IV. SUR LES DEMANDES ACCESSOIRES
Mme [C] [M], partie perdante, supportera la charge des dépens.
Compte tenu du déséquilibre économique existant entre les parties, il apparait inéquitable de faire droit à la demande de condamnation au titre de l’article 700 du code de procédure civile.

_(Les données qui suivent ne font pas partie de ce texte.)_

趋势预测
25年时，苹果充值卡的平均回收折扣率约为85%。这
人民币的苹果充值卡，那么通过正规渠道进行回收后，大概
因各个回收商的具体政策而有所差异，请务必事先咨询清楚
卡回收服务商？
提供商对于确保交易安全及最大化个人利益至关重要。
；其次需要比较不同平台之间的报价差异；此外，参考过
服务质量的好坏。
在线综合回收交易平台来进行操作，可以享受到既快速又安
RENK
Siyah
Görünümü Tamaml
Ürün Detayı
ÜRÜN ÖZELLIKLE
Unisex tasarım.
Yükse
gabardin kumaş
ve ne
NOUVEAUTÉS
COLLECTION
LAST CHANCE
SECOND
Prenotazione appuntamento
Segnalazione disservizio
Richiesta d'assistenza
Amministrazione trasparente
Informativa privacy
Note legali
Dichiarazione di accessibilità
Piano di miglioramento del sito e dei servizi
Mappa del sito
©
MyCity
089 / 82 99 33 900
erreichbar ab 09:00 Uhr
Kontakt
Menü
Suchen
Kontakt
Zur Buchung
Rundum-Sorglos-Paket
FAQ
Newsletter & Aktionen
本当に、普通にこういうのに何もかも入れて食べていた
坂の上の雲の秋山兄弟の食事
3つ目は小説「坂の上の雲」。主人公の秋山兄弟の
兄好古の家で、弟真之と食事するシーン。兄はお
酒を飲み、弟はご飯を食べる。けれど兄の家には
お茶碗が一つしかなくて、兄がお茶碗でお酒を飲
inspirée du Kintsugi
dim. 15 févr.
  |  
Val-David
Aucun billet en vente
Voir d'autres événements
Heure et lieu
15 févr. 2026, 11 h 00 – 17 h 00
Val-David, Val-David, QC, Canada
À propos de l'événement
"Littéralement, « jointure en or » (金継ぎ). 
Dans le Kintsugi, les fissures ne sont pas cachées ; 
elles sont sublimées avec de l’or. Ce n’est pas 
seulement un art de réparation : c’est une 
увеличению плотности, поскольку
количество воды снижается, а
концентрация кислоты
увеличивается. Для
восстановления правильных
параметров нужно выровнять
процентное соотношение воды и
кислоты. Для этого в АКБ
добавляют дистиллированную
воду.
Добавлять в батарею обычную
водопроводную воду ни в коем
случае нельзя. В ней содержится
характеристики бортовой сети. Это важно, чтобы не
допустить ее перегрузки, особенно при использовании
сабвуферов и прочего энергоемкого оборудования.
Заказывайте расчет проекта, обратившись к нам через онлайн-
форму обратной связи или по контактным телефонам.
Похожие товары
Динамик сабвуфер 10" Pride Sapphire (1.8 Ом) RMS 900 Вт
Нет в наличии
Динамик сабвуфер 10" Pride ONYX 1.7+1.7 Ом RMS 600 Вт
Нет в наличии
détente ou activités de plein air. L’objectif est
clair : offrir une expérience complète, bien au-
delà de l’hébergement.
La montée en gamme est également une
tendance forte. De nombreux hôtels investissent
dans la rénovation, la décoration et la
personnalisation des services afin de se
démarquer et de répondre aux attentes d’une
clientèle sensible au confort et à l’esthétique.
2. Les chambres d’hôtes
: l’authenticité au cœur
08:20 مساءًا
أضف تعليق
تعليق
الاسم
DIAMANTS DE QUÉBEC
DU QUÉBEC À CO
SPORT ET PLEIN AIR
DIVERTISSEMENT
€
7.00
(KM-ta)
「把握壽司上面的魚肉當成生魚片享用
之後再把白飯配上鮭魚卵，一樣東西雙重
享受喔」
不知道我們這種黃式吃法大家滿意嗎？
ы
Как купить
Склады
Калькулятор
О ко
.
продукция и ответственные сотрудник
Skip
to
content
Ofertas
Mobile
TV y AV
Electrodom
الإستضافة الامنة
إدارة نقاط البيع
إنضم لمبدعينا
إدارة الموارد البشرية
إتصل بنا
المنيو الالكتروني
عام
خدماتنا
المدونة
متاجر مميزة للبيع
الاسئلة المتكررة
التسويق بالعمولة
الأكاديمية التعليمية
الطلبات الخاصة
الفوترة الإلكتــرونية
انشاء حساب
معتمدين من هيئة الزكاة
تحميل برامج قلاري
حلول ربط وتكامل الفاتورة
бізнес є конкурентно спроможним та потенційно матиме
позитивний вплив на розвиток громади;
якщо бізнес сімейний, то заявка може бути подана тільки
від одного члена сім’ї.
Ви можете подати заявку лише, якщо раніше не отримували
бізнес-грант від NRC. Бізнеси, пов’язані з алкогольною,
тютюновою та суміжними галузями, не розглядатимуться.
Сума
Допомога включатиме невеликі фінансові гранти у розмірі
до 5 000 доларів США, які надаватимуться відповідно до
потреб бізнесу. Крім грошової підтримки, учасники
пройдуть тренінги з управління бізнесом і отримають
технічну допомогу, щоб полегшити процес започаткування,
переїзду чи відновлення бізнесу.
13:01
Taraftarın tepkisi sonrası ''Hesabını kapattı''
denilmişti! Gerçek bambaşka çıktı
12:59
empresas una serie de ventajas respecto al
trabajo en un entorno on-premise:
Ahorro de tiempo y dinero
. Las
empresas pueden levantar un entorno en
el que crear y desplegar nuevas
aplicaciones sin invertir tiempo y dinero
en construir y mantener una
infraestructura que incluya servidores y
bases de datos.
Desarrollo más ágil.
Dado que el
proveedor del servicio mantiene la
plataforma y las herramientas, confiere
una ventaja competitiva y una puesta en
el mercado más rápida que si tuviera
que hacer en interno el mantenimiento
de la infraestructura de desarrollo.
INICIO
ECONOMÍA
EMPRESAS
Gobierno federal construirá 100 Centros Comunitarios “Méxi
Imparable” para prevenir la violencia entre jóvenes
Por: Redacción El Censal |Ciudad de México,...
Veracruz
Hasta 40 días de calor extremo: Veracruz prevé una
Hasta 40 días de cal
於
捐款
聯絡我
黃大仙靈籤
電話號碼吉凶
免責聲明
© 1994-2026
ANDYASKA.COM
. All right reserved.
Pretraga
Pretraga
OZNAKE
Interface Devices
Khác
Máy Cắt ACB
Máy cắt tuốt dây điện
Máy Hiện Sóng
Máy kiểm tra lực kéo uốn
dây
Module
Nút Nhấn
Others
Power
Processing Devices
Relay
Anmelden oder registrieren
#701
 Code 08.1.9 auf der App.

Enfin, il sera rappelé que le jugement est de plein droit exécutoire par provision et qu’il n’y a pas lieu de l’écarter.
PAR CES MOTIFS,
Le juge des contentieux de la protection statuant publiquement par mise à disposition au greffe, par jugement contradictoire et en premier ressort,
CONSTATE que les conditions d’acquisition de la clause résolutoire figurant au bail conclu le 21 juin 2021 entre la SA S.E.M. I.R. et Mme [C] [M] concernant le logement situé [Adresse 5] sont réunies à la date du 28 mai 2024 ;
CONDAMNE Mme [C] [M] à verser à la SA S.E.M. I.R. la somme de 6 495,01 € (décompte arrêté au 10 décembre 2024, incluant l’échéance de décembre 2024), avec les intérêts au taux légal à compter de la signification du présent jugement ;
AUTORISE Mme [C] [M] à s’acquitter de cette somme, outre le loyer et les charges courants, selon les modalités du plan de surendettement à intervenir ;
SUSPEND les effets de la clause résolutoire pendant l’exécution des délais accordés ;
DIT que si les délais accordés sont entièrement respectés, la clause résolutoire sera réputée n’avoir jamais été acquise ;
DIT qu’en revanche, toute mensualité, qu’elle soit due au titre du loyer et des charges courants ou de l’arriéré, restée impayée sept jours après l’envoi d’une mise en demeure par lettre recommandée avec avis de réception justifiera :
* que la clause résolutoire retrouve son plein effet ;
* que le solde de la dette devienne immédiatement exigible ;
* qu’à défaut pour Mme [C] [M] d’avoir volontairement libéré les lieux dans les deux mois de la délivrance d’un commandement de quitter les lieux, la SA S.E.M. I.R. puisse faire procéder à son expulsion ainsi qu’à celle de tous les occupants de son chef, avec le concours d’un serrurier et de la force publique si besoin est ;
* que Mme [C] [M] soit condamnée à verser à la SA S.E.M. I.R. une indemnité mensuelle d’occupation égale au montant du loyer et des charges qui auraient été dus en l’absence de résiliation du bail, jusqu’à la date de la libération effective et définitive des lieux caractérisée par la remise des clés au bailleur ou à son mandataire ;
DEBOUTE la SA S.E.M. I.R. de sa demande au titre de l’article 700 du code de procédure civile ;
CONDAMNE Mme [C] [M] aux dépens ;
RAPPELLE que le jugement est de plein droit exécutoire par provision et DIT n’y avoir lieu de l’écarter ;
Ainsi jugé et prononcé par mise à disposition du jugement au greffe du tribunal de proximité, le 11 février 2025, les parties en ayant été préalablement avisées dans les conditions prévues au deuxième alinéa de l’article 450 du code de procédure civile, la minute étant signée par Mme Cécile TIBERGHIEN, magistrat à titre temporaire, et par Mme Edeline EYRAUD, greffière.